* INSTRUCTIONS TO FOLLOW
Nothing before the line containing "Jahre zeigte" should appear; please restate that line and every later line word for word through the end of the listing.

* STUDY MATERIAL
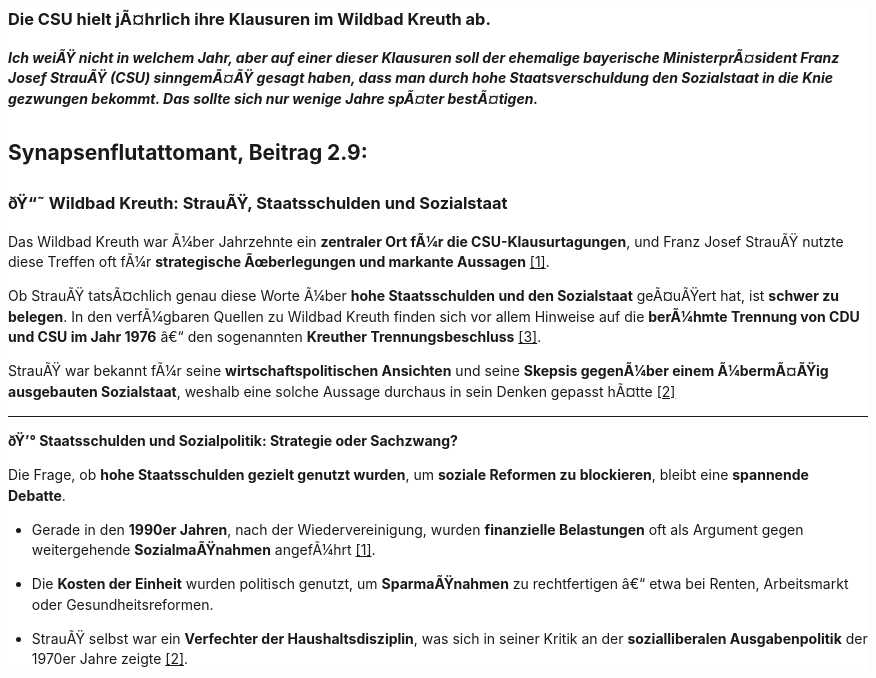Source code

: ### Die CSU hielt jÃ¤hrlich ihre Klausuren im Wildbad Kreuth ab. 

***Ich weiÃŸ nicht in welchem Jahr, aber auf einer dieser Klausuren soll
der ehemalige bayerische MinisterprÃ¤sident Franz Josef StrauÃŸ (CSU)
sinngemÃ¤ÃŸ gesagt haben, dass man durch hohe Staatsverschuldung den
Sozialstaat in die Knie gezwungen bekommt. Das sollte sich nur wenige
Jahre spÃ¤ter bestÃ¤tigen.***

## Synapsenflutattomant, Beitrag 2.9:

### ðŸ“˜ Wildbad Kreuth: StrauÃŸ, Staatsschulden und Sozialstaat

Das Wildbad Kreuth war Ã¼ber Jahrzehnte ein **zentraler Ort fÃ¼r die
CSU-Klausurtagungen**, und Franz Josef StrauÃŸ nutzte diese Treffen oft
fÃ¼r **strategische Ãœberlegungen und markante Aussagen**
[\[1\]](https://www.br.de/nachricht/wildbad-kreuth-trennungsbeschluss-100.html).

Ob StrauÃŸ tatsÃ¤chlich genau diese Worte Ã¼ber **hohe Staatsschulden und
den Sozialstaat** geÃ¤uÃŸert hat, ist **schwer zu belegen**. In den
verfÃ¼gbaren Quellen zu Wildbad Kreuth finden sich vor allem Hinweise auf
die **berÃ¼hmte Trennung von CDU und CSU im Jahr 1976** â€“ den sogenannten
**Kreuther Trennungsbeschluss**
[\[3\]](https://www.historisches-lexikon-bayerns.de/Lexikon/Geist_von_Kreuth).

StrauÃŸ war bekannt fÃ¼r seine **wirtschaftspolitischen Ansichten** und
seine **Skepsis gegenÃ¼ber einem Ã¼bermÃ¤ÃŸig ausgebauten Sozialstaat**,
weshalb eine solche Aussage durchaus in sein Denken gepasst hÃ¤tte
[\[2\]](https://www.welt.de/geschichte/kopf-des-tages/article242208285/Wildbad-Kreuth-Als-CSU-Chef-Strauss-die-Union-spaltete.html)

------------------------------------------------------------------------

**ðŸ’° Staatsschulden und Sozialpolitik: Strategie oder Sachzwang?**

Die Frage, ob **hohe Staatsschulden gezielt genutzt wurden**, um
**soziale Reformen zu blockieren**, bleibt eine **spannende Debatte**.

- Gerade in den **1990er Jahren**, nach der Wiedervereinigung, wurden
  **finanzielle Belastungen** oft als Argument gegen weitergehende
  **SozialmaÃŸnahmen** angefÃ¼hrt
  [\[1\]](https://www.br.de/nachricht/wildbad-kreuth-trennungsbeschluss-100.html).

- Die **Kosten der Einheit** wurden politisch genutzt, um
  **SparmaÃŸnahmen** zu rechtfertigen â€“ etwa bei Renten, Arbeitsmarkt
  oder Gesundheitsreformen.

- StrauÃŸ selbst war ein **Verfechter der Haushaltsdisziplin**, was sich
  in seiner Kritik an der **sozialliberalen Ausgabenpolitik** der 1970er
  Jahre zeigte
  [\[2\]](https://www.welt.de/geschichte/kopf-des-tages/article242208285/Wildbad-Kreuth-Als-CSU-Chef-Strauss-die-Union-spaltete.html).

* RESPONSE AREA
  Jahre zeigte
  [\[2\]](https://www.welt.de/geschichte/kopf-des-tages/article242208285/Wildbad-Kreuth-Als-CSU-Chef-Strauss-die-Union-spaltete.html).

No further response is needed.